# Kayak Wars



## SPECKS (May 14, 2007)

This is an online style tournament... No set times or dates just fish when you want. This is the first year that there is a North East division that includes NC, Va, Md and the rest of the NE coast. Registration is free and teams are 3-5 anglers. All you do is catch and photo your fish and then submit it to the tournament website. All teams must be registered by April 1st. Species include trout, drum, spadefish, tog, kings, striper, croaker and many more. So far there are only around 14 teams registered in the NE division.

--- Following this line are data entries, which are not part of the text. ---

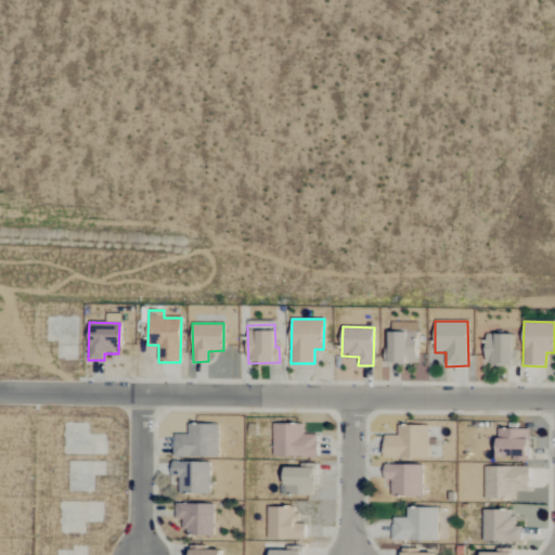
[(417,363),(416,333),(388,334),(389,364),(417,363)]
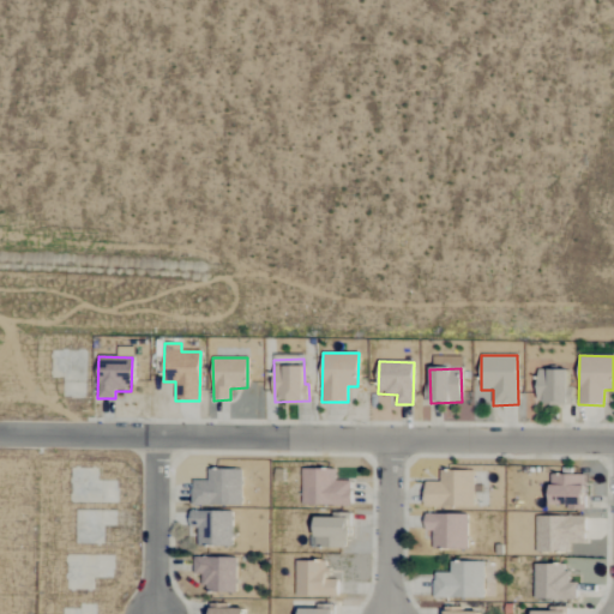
[(572,386),(567,386),(569,371),(539,369),(537,404),(572,404),(572,386)]
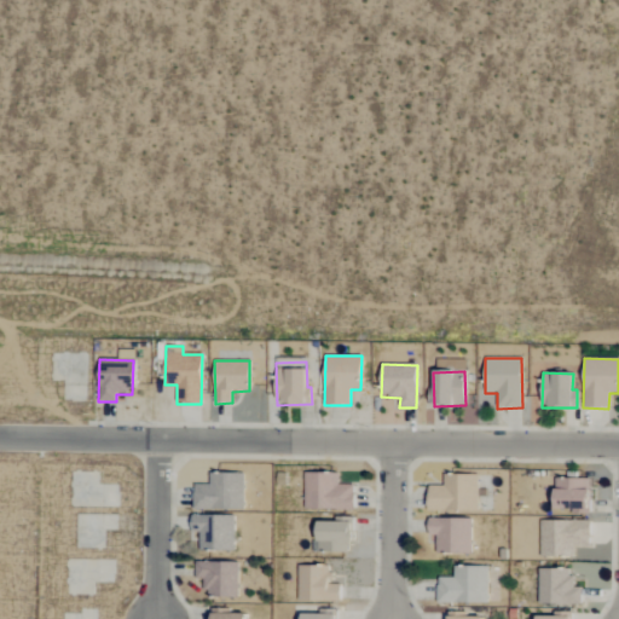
[(194,484),(192,508),(243,509),(244,473),(209,472),(209,484),(194,484)]
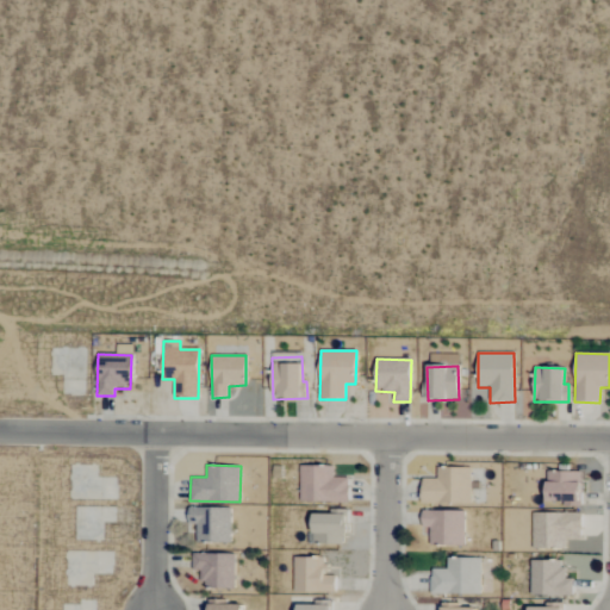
[(348,502),(349,477),(332,475),(332,466),(300,465),(300,502),(348,502)]
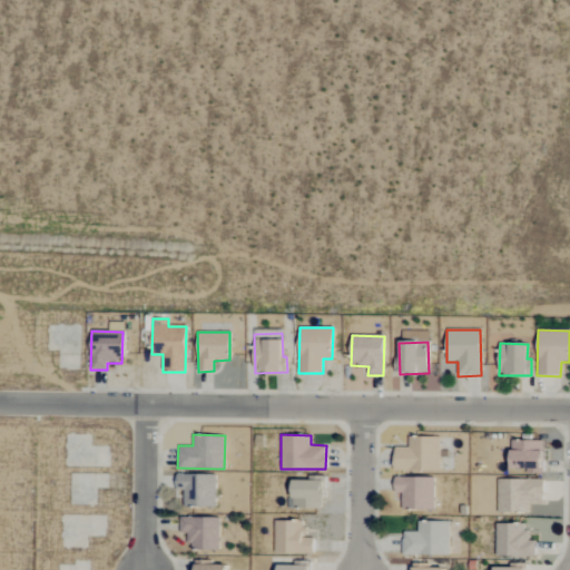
[(440,470),(440,446),(431,445),(431,436),(409,436),(409,446),(394,446),(394,470),(440,470)]
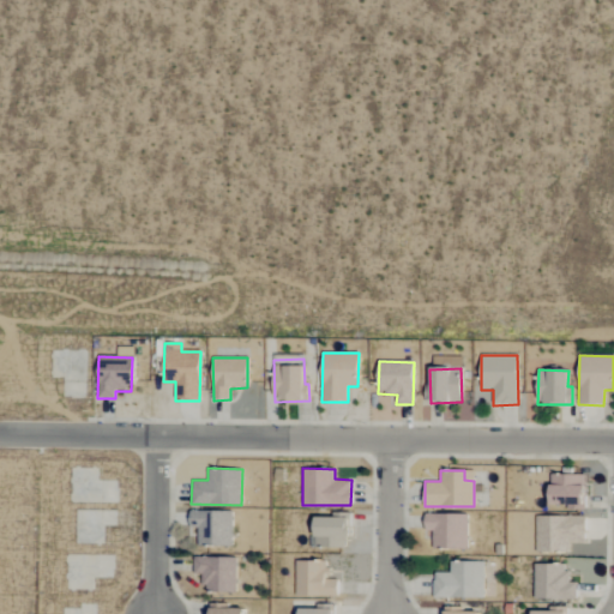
[(585,474),(551,473),(549,504),(566,504),(566,509),(584,509),(585,474)]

http://extremecoast.com/KW10/index.php

Consider this a challenge...


----------



## stonemason (Aug 4, 2006)

i'm in


----------



## Grilled Sardine (Apr 22, 2008)

im in...lets get a team name


----------



## stonemason (Aug 4, 2006)

snaggedline sounds good..lol


----------



## surfnsam (Apr 28, 2008)

i'm game, we need to fish for more than rock though


----------



## 1obxnut (Mar 26, 2002)

Damn..NE region need more teams..

I'm game..FEESH REVOLUCION..LOL


----------



## fish militia (Nov 1, 2004)

"Militia Fleet One" --Signed a few weeks ago...


----------



## Surfishn' Dave (Nov 16, 2005)

And it's game on once I get out there, gonna rack up the points for my team.


----------



## O Shin Rin (Aug 31, 2009)

Hey OBX Rat what do you think ....Team Kayak Fishing Mafia 


jerry


----------



## OBX_Rat (Jul 12, 2007)

Well Jerry I think that sounds like the winning team lol


----------



## O Shin Rin (Aug 31, 2009)

OBX_Rat said:


> Well Jerry I think that sounds like the winning team lol


Well Rich I'm game if you are , you got any other ideas for team mates and I'll let you have the honor of submiting the team 

Plus when are we going to get together for some fishing?



jerry


----------



## c.story (Jul 28, 2009)

If anyone is looking for someone to fill out a team, let me know. I'm more than interested, just don't have anyone to make a team.


----------



## baitslingin (Jul 31, 2005)




----------



## y-hike (Apr 28, 2007)

Militia Fleet One


----------



## Surfishn' Dave (Nov 16, 2005)

Militia Fleet One


----------



## c.story (Jul 28, 2009)

c.story said:


> If anyone is looking for someone to fill out a team, let me know. I'm more than interested, just don't have anyone to make a team.


anyone?


----------



## O Shin Rin (Aug 31, 2009)

baitslingin said:


>


nice Tim


----------



## OBX_Rat (Jul 12, 2007)

Well I have one other person local to me I go fishing with all the time, so thats 3 right there so yeah Im game and so is he, but 2 more would help tho


----------



## stuck on shore (Mar 28, 2005)

free agent here!


----------



## O Shin Rin (Aug 31, 2009)

OBX_Rat said:


> Well I have one other person local to me I go fishing with all the time, so thats 3 right there so yeah Im game and so is he, but 2 more would help tho


Just signed on and got my comp e-mail 


jerry


----------



## OBX_Rat (Jul 12, 2007)

Good deal Jerry


----------



## fish militia (Nov 1, 2004)

*Game on..*


----------



## GRUBMAN (Oct 11, 2007)

Nice feesh Rob!


----------